We obviously can’t do much about reducing our population size in such a short period of time. However, thinking long-term, we must nonetheless stress the need to reduce our population numbers. For example, having one fewer child reduces a parent’s carbon footprint by 64 tons of CO2 a year.
Regarding the affluence factor, this relates to our economy and politicians. Developers and most economists keep saying, “we have to grow the economy.” Not only does this generate more greenhouse gas emissions, it degenerates the environment in many other ways, such as decreasing wildlife habitat. Instead, we should be moving towards what is called a “steady-state economy,” one that is more sustainable and benefits all people, not just primarily the rich. A steady-state economy doesn’t use natural resources beyond their renewable level.
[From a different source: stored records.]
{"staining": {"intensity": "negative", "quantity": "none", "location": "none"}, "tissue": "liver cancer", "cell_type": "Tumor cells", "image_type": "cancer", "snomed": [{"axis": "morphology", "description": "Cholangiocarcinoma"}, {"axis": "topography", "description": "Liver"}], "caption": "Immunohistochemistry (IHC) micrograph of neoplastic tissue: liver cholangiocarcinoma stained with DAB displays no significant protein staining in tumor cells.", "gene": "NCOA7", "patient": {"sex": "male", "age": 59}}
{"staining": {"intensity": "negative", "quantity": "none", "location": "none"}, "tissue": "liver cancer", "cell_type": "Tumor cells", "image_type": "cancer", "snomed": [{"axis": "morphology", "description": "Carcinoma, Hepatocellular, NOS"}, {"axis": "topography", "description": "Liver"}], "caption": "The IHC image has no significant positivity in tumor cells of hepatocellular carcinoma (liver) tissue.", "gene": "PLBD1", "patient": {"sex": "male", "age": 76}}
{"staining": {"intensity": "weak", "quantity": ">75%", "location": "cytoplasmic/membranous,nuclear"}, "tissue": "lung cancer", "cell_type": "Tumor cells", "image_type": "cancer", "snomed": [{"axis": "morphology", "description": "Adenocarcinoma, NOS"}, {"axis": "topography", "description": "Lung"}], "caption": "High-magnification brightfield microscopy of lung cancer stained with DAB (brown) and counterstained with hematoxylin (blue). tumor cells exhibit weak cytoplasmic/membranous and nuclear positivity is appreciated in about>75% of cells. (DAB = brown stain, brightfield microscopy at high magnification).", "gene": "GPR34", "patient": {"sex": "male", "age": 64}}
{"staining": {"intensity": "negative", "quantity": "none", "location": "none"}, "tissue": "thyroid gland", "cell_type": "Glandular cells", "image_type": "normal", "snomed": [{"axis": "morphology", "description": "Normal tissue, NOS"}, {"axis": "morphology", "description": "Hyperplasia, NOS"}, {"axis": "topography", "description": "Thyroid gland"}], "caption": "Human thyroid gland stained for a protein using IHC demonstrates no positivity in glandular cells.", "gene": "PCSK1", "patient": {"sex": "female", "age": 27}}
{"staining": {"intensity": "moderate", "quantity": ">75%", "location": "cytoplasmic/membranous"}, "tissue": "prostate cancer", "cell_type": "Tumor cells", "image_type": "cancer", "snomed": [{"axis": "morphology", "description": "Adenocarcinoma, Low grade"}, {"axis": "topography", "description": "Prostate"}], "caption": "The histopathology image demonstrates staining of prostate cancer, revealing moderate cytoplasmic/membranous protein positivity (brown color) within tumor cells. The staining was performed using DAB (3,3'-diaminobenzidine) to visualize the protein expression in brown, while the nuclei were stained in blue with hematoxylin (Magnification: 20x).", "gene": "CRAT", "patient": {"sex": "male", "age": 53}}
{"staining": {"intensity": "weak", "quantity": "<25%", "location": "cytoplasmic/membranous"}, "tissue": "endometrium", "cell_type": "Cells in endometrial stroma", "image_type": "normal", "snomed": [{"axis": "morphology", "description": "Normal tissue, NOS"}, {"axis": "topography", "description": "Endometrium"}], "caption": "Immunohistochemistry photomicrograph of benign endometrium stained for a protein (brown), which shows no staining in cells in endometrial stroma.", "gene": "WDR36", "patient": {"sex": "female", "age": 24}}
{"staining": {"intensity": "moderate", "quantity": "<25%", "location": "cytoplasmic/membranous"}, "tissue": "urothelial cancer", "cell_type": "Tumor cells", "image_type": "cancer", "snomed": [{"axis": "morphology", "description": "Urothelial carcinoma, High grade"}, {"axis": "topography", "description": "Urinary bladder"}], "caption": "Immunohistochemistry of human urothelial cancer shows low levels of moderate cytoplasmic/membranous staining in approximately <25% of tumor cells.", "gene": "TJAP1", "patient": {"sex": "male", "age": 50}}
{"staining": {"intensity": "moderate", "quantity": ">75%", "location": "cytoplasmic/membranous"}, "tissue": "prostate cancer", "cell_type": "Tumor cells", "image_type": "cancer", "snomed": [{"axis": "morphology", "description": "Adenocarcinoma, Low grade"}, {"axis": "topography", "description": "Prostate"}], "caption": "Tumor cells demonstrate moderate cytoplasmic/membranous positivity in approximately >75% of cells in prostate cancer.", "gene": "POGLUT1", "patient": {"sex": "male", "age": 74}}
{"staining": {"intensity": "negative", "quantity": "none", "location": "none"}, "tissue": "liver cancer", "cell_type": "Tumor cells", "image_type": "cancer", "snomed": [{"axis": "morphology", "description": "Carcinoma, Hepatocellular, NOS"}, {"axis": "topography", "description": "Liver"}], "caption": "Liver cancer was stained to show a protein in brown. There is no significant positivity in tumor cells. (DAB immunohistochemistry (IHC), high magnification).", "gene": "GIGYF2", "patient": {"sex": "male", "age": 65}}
Finally, the technology used, such as for renewable energy, is critical as many climate-change advocates discuss, but do not personally always follow. As an example, even most environmentalists use the technology of jet planes to enjoy their travel to foreign lands instead of limiting their recreation to enjoying the nearest forest land. And jet plane travel is greatly on the rise.
So we need to think of I=PxAxT at two levels. One is the systemic level involving governmental and corporate dimensions. For this level’s two dimensions, there is a need to have a more in-depth conversation about what is happening to Earth, what the moral responsibility is, and what can be done about it, such as a tax on fossil fuels.
The other level is the personal and spiritual one. What does the I-PxAxT equation mean for each of us? I know several people who live a lifestyle that conforms to this formula and they are quite happy people. My personal heroes are still Helen and Scott Nearing, who lived largely off the land here in Jamaica, Vermont, from 1932 to 1952, and then in Brooksville, Maine, for the rest of their lives. They wrote the book, “Living the Good Life” (1954), which inspired thousands of people.
As a couple, they had no children, although Scott had two sons by a previous marriage. Their daily formula was four hours of hard work growing their own food and living largely off the land with limited income by producing maple syrup while in Vermont and then blueberries in Maine, four hours of professional work, and then four hours of personal enjoyment such as playing music, reading, writing poetry. It certainly led to a healthy lifestyle for them with Scott living to 100 and then stopped eating as a means of deliberate death, and Helen lived to 91, dying as a result of a car crash.
We can deal with climate change and other environmental issues, although to do so, we do need to take a broader look at the causes, accomplishing this with the I=PxAxT equation as our lodestar.
George Plumb, of Washington, is a board member of Better (not Bigger) Vermont and the organizer of the 2014 report “What is an Optimal/Sustainable Population for Vermont?”